One morning after Bob had left for work, I made an extraordinary decision. I was going to beat the odds and walk again. I would not tell Bob this yet. I wanted it to be a surprise. With Gracie by my side on her leash attached to a harness, I managed to get out the back slider and stood, holding my cane in one hand, and Gracie’s leash and harness with my other hand. I just felt safer having both methods of holding on to her.

This would be two tests:

Could I at the very least go a distance of about twenty yards without exhausting myself to the point where I couldn’t move?

Would Gracie be able to help by using just the right amount of strength to gently propel me forward while I held on to her leash and harness?

She was nervous. Prior to this moment, whenever I was outside with her, Bob was always home. She was trained to the command, “Get Dad!” for all the times I fell. But now we were on our own.

“Gracie, I won’t go far. If I can’t do it, I can just crawl back into the house. You’ve seen me crawl a hundred times. You know I can do that.”

I put my cane a few inches in front of my left leg. I took one step. Gracie took one step. I took another. She took another. She had never been trained to do this.

It turned out that what she was helping me with was leverage and balance.
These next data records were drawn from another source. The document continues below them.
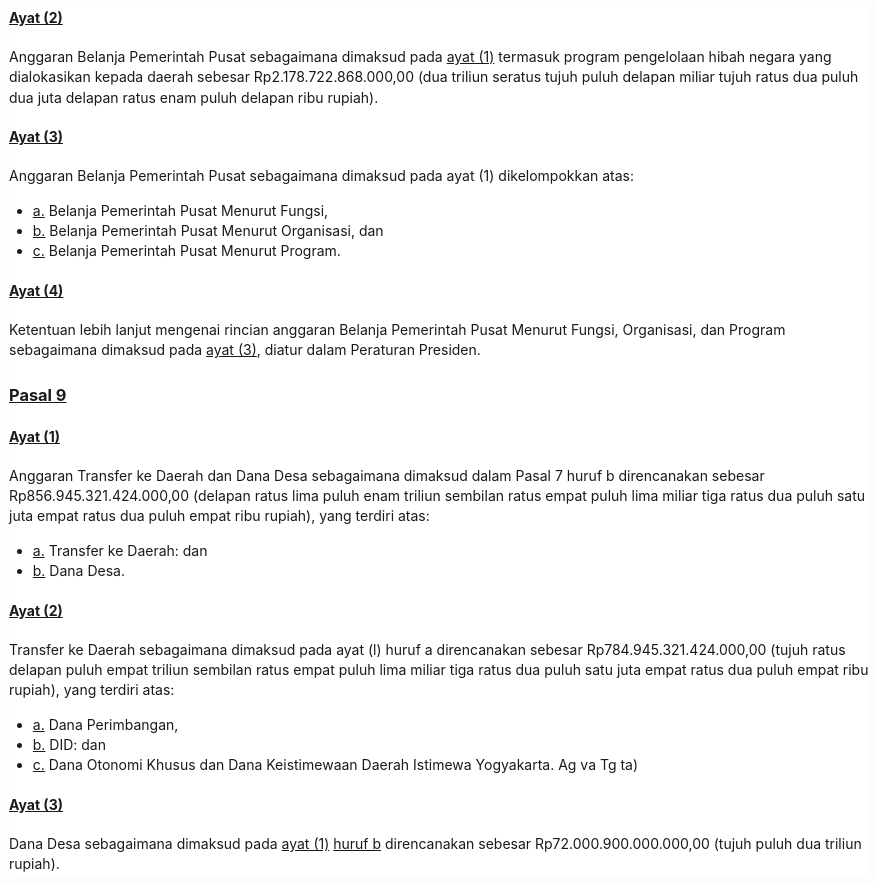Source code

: #### [Ayat (2)](http://example.org/legal/peraturan/uu/2019/20/pasal/0008/versi/20191018/ayat/0002)
Anggaran Belanja Pemerintah Pusat sebagaimana dimaksud pada [ayat (1)](http://example.org/legal/peraturan/uu/2019/20/pasal/0008/versi/20191018/ayat/0001) termasuk program pengelolaan hibah negara yang dialokasikan kepada daerah sebesar Rp2.178.722.868.000,00 (dua triliun seratus tujuh puluh delapan miliar tujuh ratus dua puluh dua juta delapan ratus enam puluh delapan ribu rupiah).

#### [Ayat (3)](http://example.org/legal/peraturan/uu/2019/20/pasal/0008/versi/20191018/ayat/0003)
Anggaran Belanja Pemerintah Pusat sebagaimana dimaksud pada ayat (1) dikelompokkan atas:
* [a.](http://example.org/legal/peraturan/uu/2019/20/pasal/0008/versi/20191018/ayat/0003/huruf/a) Belanja Pemerintah Pusat Menurut Fungsi,
* [b.](http://example.org/legal/peraturan/uu/2019/20/pasal/0008/versi/20191018/ayat/0003/huruf/b) Belanja Pemerintah Pusat Menurut Organisasi, dan
* [c.](http://example.org/legal/peraturan/uu/2019/20/pasal/0008/versi/20191018/ayat/0003/huruf/c) Belanja Pemerintah Pusat Menurut Program.

#### [Ayat (4)](http://example.org/legal/peraturan/uu/2019/20/pasal/0008/versi/20191018/ayat/0004)
Ketentuan lebih lanjut mengenai rincian anggaran Belanja Pemerintah Pusat Menurut Fungsi, Organisasi, dan Program sebagaimana dimaksud pada [ayat (3)](http://example.org/legal/peraturan/uu/2019/20/pasal/0008/versi/20191018/ayat/0003), diatur dalam Peraturan Presiden.


### [Pasal 9](http://example.org/legal/peraturan/uu/2019/20/pasal/0009)

#### [Ayat (1)](http://example.org/legal/peraturan/uu/2019/20/pasal/0009/versi/20191018/ayat/0001)
Anggaran Transfer ke Daerah dan Dana Desa sebagaimana dimaksud dalam Pasal 7 huruf b direncanakan sebesar Rp856.945.321.424.000,00 (delapan ratus lima puluh enam triliun sembilan ratus empat puluh lima miliar tiga ratus dua puluh satu juta empat ratus dua puluh empat ribu rupiah), yang terdiri atas:
* [a.](http://example.org/legal/peraturan/uu/2019/20/pasal/0009/versi/20191018/ayat/0001/huruf/a) Transfer ke Daerah: dan
* [b.](http://example.org/legal/peraturan/uu/2019/20/pasal/0009/versi/20191018/ayat/0001/huruf/b) Dana Desa.

#### [Ayat (2)](http://example.org/legal/peraturan/uu/2019/20/pasal/0009/versi/20191018/ayat/0002)
Transfer ke Daerah sebagaimana dimaksud pada ayat (l) huruf a direncanakan sebesar Rp784.945.321.424.000,00 (tujuh ratus delapan puluh empat triliun sembilan ratus empat puluh lima miliar tiga ratus dua puluh satu juta empat ratus dua puluh empat ribu rupiah), yang terdiri atas:
* [a.](http://example.org/legal/peraturan/uu/2019/20/pasal/0009/versi/20191018/ayat/0002/huruf/a) Dana Perimbangan,
* [b.](http://example.org/legal/peraturan/uu/2019/20/pasal/0009/versi/20191018/ayat/0002/huruf/b) DID: dan
* [c.](http://example.org/legal/peraturan/uu/2019/20/pasal/0009/versi/20191018/ayat/0002/huruf/c) Dana Otonomi Khusus dan Dana Keistimewaan Daerah Istimewa Yogyakarta. Ag va Tg ta)

#### [Ayat (3)](http://example.org/legal/peraturan/uu/2019/20/pasal/0009/versi/20191018/ayat/0003)
Dana Desa sebagaimana dimaksud pada [ayat (1)](http://example.org/legal/peraturan/uu/2019/20/pasal/0009/versi/20191018/ayat/0001) [huruf b](http://example.org/legal/peraturan/uu/2019/20/pasal/0009/versi/20191018/huruf/b) direncanakan sebesar Rp72.000.900.000.000,00 (tujuh puluh dua triliun rupiah).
I did make it twenty yards, but that was way too much. I couldn’t walk one step further. I couldn’t turn around. I couldn’t move. And I couldn’t get the strength to slowly put myself on the ground.

It is remarkable how dramatically things changed when so many nerves could no longer send signals to my legs. It’s something that I, of course, have never thought about before. I was overtired and therefore could not get the neurological signals to work that would provide enough strength so that I could just bend my knees and get my body down. My choices were either to stand, which I knew I wouldn’t be able to do for more than a few more seconds, or to let my body fall. So I really didn’t have any options but to fall.

Gracie was agitated. “It’s okay, girl. This fall is going to be a planned one.” I was hoping the surety in my voice would keep her from being scared. I let my body fall to the ground.

I lost my grasp on her harness. I reached for her leash but couldn’t get it. She did not move. Just like that time at Sandy Neck Beach and in our living room, she sat next to me at attention and kept her body close to mine so I could lean on her. And lean on her I did.

I rested for at least a half hour. She never moved from her post. Then I had the strength to crawl on my hands and knees. Gracie never faltered keeping the snail-like pace with me. By the time we got inside the slider, I rolled over on my back. She lay down next to me. I reached over and petted her. “Thank you, my friend.” I was overwhelmingly disappointed with my lack of ability. I decided I’d never try this again.

Originally I planned that each day from then on, after Bob left the house, Gracie and I would go a few feet further. But now, I put myself back into the world of failure. No longer did I believe in one of my most important – yet now gone for good – truisms: It’s all in the attempt; not in the distance.   .  .  .  .  .  .  .

 

I began to make emotional changes. I had not had a drink since my promise that I wouldn’t. Gracie and I resumed our secret walks out back. She would do the same thing outside that she had been doing in the house. When there was a rock or a tree limb in front of me, she would stop, turn sideways and block me until she knew I had seen what was in the way.

In several weeks, I was up to walking eighty-five yards. It was literally unbelievable. All four of my neurologists had said this was entirely impossible.

I became more and more determined to prove them wrong. And I planned to do this until I reached a monumental goal.

I still hadn’t gone far enough, in my mind, to tell Bob. I wanted him to have the biggest surprise of his life. 

Yet I so wished it would be the biggest surprise of mine in a different way. Who would have ever known what would happen instead?